**Problem details:**
Extract every line of text from the listing below, keeping each one unchanged and in its original order. Leave out the picture markers.

(Transcribed page text)
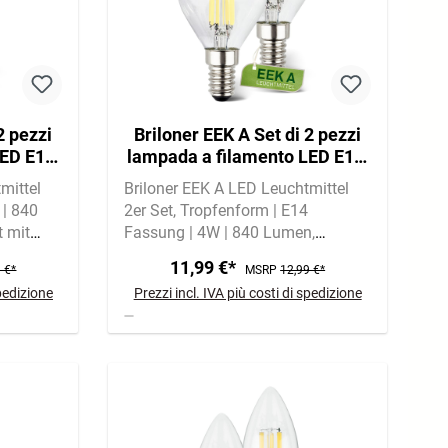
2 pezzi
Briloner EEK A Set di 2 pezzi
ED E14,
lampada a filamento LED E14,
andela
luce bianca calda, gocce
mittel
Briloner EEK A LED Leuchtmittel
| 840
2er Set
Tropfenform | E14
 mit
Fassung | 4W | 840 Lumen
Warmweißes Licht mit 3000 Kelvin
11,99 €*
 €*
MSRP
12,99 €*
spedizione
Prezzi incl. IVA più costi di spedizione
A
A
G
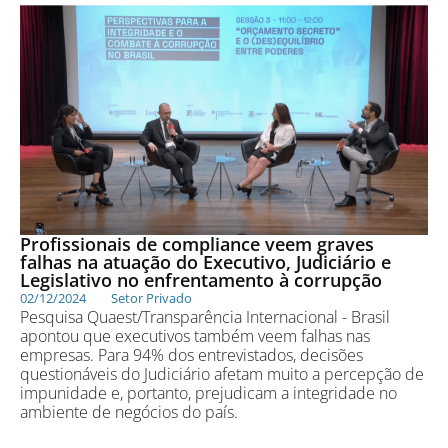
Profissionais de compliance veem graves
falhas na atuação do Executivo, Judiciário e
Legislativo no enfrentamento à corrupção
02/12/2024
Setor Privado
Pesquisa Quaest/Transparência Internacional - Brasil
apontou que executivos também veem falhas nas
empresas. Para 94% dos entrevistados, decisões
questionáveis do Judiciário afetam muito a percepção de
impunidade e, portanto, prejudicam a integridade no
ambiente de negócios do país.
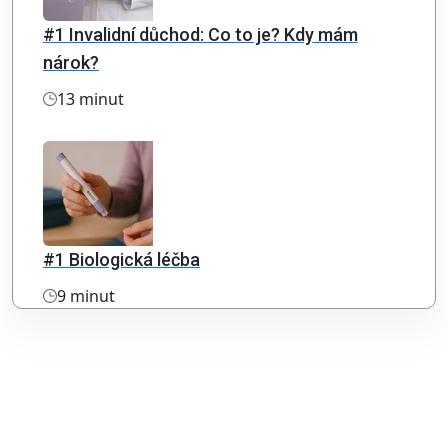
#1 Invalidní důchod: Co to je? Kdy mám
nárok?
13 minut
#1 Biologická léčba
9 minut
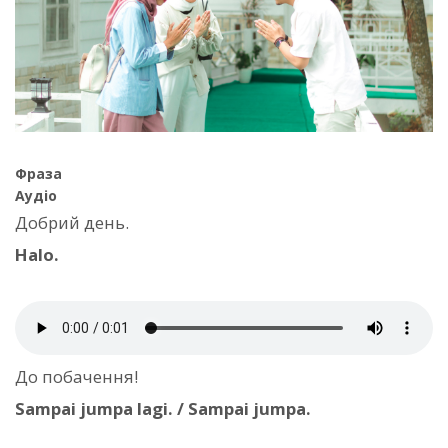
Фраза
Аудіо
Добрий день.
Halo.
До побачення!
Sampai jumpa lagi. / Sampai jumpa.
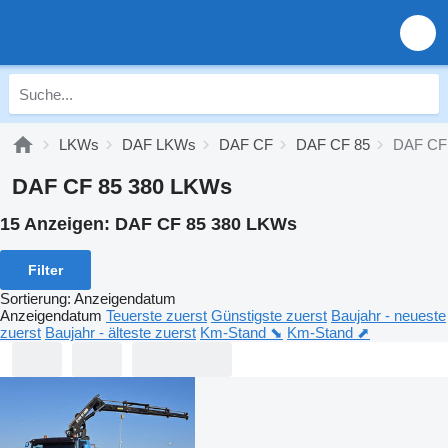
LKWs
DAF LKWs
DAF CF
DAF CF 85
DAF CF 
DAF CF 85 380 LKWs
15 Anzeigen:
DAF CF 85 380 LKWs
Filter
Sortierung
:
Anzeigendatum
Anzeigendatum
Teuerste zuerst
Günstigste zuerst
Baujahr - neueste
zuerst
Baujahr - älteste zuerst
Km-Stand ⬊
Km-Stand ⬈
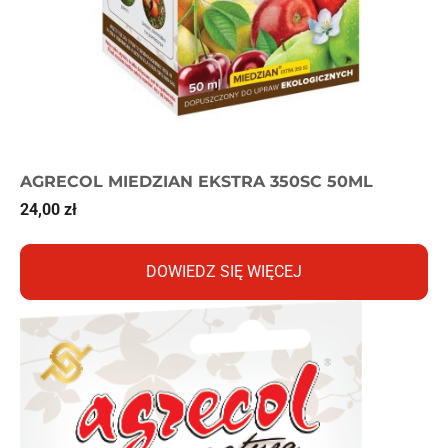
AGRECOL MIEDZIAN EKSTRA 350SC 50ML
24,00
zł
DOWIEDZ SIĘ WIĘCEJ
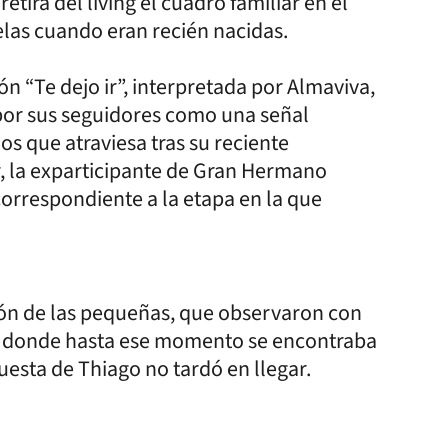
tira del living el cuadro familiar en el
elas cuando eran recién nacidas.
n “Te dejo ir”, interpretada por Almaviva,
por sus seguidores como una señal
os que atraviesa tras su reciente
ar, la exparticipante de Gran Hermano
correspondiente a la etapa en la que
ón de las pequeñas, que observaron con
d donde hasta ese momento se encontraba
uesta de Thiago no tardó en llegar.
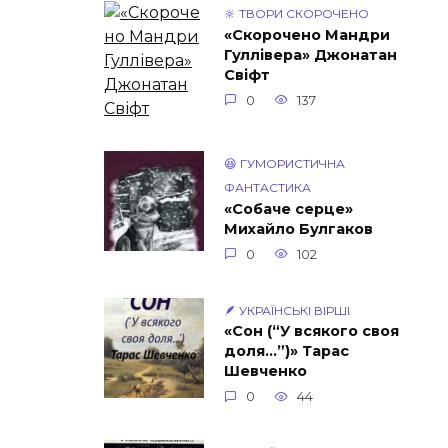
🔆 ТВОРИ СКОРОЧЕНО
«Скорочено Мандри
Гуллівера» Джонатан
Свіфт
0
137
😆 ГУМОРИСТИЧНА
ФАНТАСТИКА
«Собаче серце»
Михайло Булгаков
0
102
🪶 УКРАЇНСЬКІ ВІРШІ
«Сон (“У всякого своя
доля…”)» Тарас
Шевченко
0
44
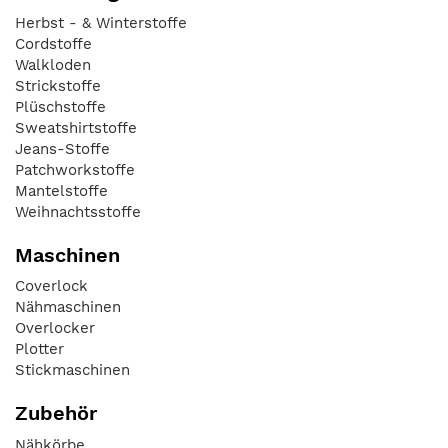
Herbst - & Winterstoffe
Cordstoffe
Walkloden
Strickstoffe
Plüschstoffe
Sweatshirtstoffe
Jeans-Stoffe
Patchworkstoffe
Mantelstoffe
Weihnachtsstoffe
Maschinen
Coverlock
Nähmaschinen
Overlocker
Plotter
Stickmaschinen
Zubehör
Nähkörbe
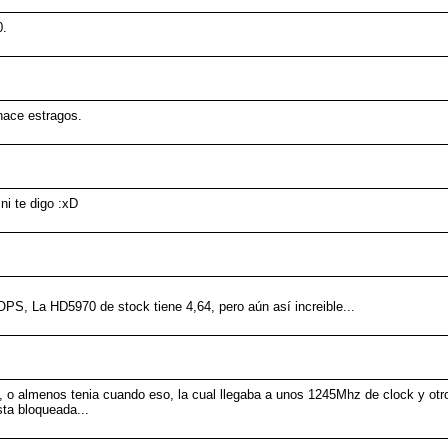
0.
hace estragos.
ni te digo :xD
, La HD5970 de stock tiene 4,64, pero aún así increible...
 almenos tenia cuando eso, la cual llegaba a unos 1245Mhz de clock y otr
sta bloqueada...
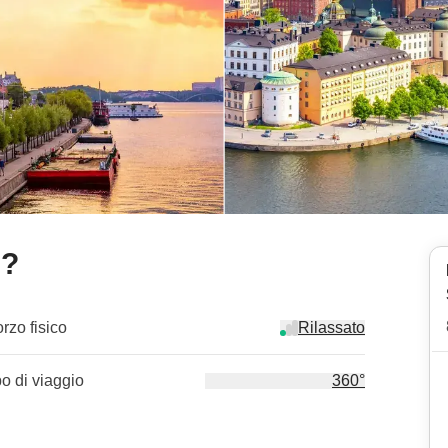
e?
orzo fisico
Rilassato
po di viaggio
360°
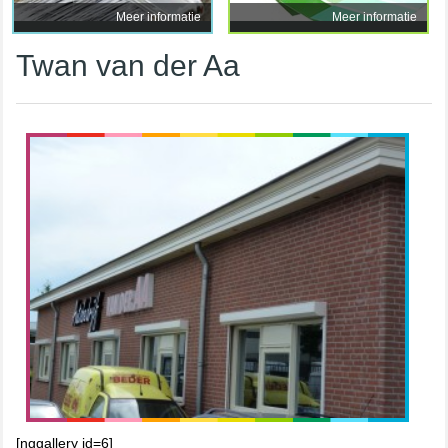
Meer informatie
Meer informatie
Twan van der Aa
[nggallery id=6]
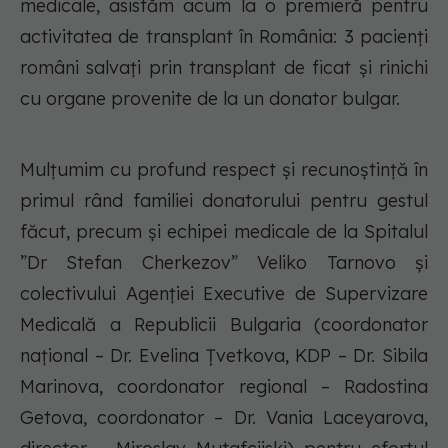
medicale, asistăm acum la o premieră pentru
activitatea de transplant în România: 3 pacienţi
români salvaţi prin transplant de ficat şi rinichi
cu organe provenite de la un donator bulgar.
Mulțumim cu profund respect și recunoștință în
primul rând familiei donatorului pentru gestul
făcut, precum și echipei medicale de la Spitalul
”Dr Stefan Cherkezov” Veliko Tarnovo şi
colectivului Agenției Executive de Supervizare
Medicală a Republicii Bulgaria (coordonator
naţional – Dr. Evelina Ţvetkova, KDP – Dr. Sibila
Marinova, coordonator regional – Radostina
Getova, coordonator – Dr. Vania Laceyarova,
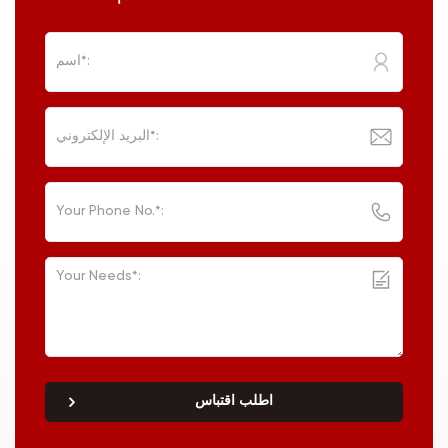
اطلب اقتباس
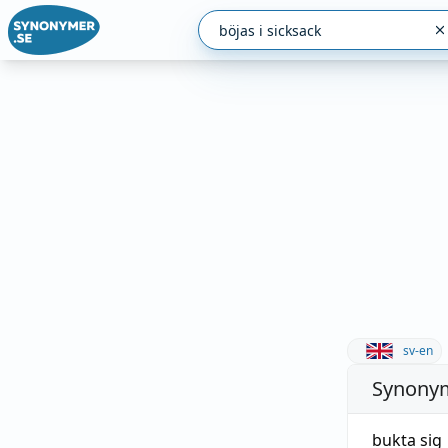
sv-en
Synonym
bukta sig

**Solved problem:**
2 pezzi
Briloner EEK A Set di 2 pezzi
ED E14,
lampada a filamento LED E14,
andela
luce bianca calda, gocce
mittel
Briloner EEK A LED Leuchtmittel
| 840
2er Set
Tropfenform | E14
 mit
Fassung | 4W | 840 Lumen
Warmweißes Licht mit 3000 Kelvin
11,99 €*
 €*
MSRP
12,99 €*
spedizione
Prezzi incl. IVA più costi di spedizione
A
A
G
Profissionais de compliance veem graves
falhas na atuação do Executivo, Judiciário e
Legislativo no enfrentamento à corrupção
02/12/2024
Setor Privado
Pesquisa Quaest/Transparência Internacional - Brasil
apontou que executivos também veem falhas nas
empresas. Para 94% dos entrevistados, decisões
questionáveis do Judiciário afetam muito a percepção de
impunidade e, portanto, prejudicam a integridade no
ambiente de negócios do país.
#1 Invalidní důchod: Co to je? Kdy mám
nárok?
13 minut
#1 Biologická léčba
9 minut
Фраза
Аудіо
Добрий день.
Halo.
До побачення!
Sampai jumpa lagi. / Sampai jumpa.
LKWs
DAF LKWs
DAF CF
DAF CF 85
DAF CF 
DAF CF 85 380 LKWs
15 Anzeigen:
DAF CF 85 380 LKWs
Filter
Sortierung
:
Anzeigendatum
Anzeigendatum
Teuerste zuerst
Günstigste zuerst
Baujahr - neueste
zuerst
Baujahr - älteste zuerst
Km-Stand ⬊
Km-Stand ⬈
AGRECOL MIEDZIAN EKSTRA 350SC 50ML
24,00
zł
DOWIEDZ SIĘ WIĘCEJ
tira del living el cuadro familiar en el
elas cuando eran recién nacidas.
n “Te dejo ir”, interpretada por Almaviva,
por sus seguidores como una señal
os que atraviesa tras su reciente
ar, la exparticipante de Gran Hermano
correspondiente a la etapa en la que
ón de las pequeñas, que observaron con
d donde hasta ese momento se encontraba
uesta de Thiago no tardó en llegar.
🔆 ТВОРИ СКОРОЧЕНО
«Скорочено Мандри
Гуллівера» Джонатан
Свіфт
0
137
😆 ГУМОРИСТИЧНА
ФАНТАСТИКА
«Собаче серце»
Михайло Булгаков
0
102
🪶 УКРАЇНСЬКІ ВІРШІ
«Сон (“У всякого своя
доля…”)» Тарас
Шевченко
0
44
Herbst - & Winterstoffe
Cordstoffe
Walkloden
Strickstoffe
Plüschstoffe
Sweatshirtstoffe
Jeans-Stoffe
Patchworkstoffe
Mantelstoffe
Weihnachtsstoffe
Maschinen
Coverlock
Nähmaschinen
Overlocker
Plotter
Stickmaschinen
Zubehör
Nähkörbe
0.
hace estragos.
ni te digo :xD
, La HD5970 de stock tiene 4,64, pero aún así increible...
 almenos tenia cuando eso, la cual llegaba a unos 1245Mhz de clock y otr
sta bloqueada...
e?
orzo fisico
Rilassato
po di viaggio
360°
Meer informatie
Meer informatie
Twan van der Aa
[nggallery id=6]
medicale, asistăm acum la o premieră pentru
activitatea de transplant în România: 3 pacienţi
români salvaţi prin transplant de ficat şi rinichi
cu organe provenite de la un donator bulgar.
Mulțumim cu profund respect și recunoștință în
primul rând familiei donatorului pentru gestul
făcut, precum și echipei medicale de la Spitalul
”Dr Stefan Cherkezov” Veliko Tarnovo şi
colectivului Agenției Executive de Supervizare
Medicală a Republicii Bulgaria (coordonator
naţional – Dr. Evelina Ţvetkova, KDP – Dr. Sibila
Marinova, coordonator regional – Radostina
Getova, coordonator – Dr. Vania Laceyarova,
اطلب اقتباس
sv-en
Synonym
bukta sig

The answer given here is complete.